Shift needed to design out waste
According to the report, comparatively few initiatives address how products are designed, manufactured and used, despite these stages offering the greatest opportunity to reduce resource consumption and waste generation.
Across all sectors, the research found that most activity targets mid- or downstream interventions rather than upstream measures that prevent waste altogether.
It identified limited work on material innovation, production processes, systems-level reuse operations and design for disassembly, including within resource-intensive industries such as construction, chemicals and agriculture.
The report suggested that expanding support for product redesign, modular manufacturing and design-stage traceability could help embed circularity much earlier in product lifecycles.
It also found that most circular economy initiatives concentrate on keeping materials in use for longer through recycling and improved waste management, rather than reducing the amount of material entering the economy in the first place.

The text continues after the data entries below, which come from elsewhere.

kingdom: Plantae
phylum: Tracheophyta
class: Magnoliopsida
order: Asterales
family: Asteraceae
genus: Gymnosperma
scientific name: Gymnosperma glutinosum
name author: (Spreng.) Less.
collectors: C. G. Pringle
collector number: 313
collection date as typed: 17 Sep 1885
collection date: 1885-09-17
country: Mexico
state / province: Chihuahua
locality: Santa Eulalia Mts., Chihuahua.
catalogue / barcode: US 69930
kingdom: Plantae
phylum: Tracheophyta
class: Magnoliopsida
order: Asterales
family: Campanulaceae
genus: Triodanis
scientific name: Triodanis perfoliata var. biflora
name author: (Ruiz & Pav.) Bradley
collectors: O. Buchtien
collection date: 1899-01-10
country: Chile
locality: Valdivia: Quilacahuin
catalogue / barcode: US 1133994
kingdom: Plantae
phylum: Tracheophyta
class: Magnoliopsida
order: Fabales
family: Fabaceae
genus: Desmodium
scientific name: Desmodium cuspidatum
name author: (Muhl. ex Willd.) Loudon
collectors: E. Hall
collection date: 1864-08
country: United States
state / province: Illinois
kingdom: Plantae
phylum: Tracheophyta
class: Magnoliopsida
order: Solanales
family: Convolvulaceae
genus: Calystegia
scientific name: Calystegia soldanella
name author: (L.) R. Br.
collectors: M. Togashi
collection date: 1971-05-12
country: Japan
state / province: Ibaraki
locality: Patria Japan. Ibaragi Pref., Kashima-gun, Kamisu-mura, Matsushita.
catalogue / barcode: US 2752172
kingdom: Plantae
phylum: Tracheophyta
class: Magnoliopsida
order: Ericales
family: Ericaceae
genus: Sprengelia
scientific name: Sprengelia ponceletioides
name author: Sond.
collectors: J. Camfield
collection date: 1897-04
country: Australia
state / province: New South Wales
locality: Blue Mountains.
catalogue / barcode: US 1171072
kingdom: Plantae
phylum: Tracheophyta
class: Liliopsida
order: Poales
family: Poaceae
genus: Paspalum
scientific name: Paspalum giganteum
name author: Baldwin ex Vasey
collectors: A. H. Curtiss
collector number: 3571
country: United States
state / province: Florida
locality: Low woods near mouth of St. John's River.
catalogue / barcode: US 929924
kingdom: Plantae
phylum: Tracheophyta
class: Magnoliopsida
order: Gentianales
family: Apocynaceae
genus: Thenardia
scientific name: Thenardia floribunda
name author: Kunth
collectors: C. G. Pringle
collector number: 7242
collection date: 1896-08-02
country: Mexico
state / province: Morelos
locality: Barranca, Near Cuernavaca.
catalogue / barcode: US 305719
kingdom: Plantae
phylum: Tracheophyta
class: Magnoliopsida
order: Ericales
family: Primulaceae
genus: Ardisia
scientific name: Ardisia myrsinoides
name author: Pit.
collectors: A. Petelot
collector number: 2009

It highlighted opportunities to promote circular business models such as repair, refurbishment and remanufacturing, arguing these approaches can maintain economic activity and employment while reducing demand for virgin materials.
Among its recommendations, the report suggested reforming VAT and public procurement rules to encourage repair and reuse, embedding circular economy principles into industrial and trade policy, and expanding extended producer responsibility schemes to create stronger incentives for reducing material use and retaining value.
The findings will be used by Defra to help shape future research and innovation programmes, targeting areas where circular economy activity is currently limited.
The government body said this could support the development of innovative approaches such as eco-design and servitisation while creating opportunities for economic growth and job creation.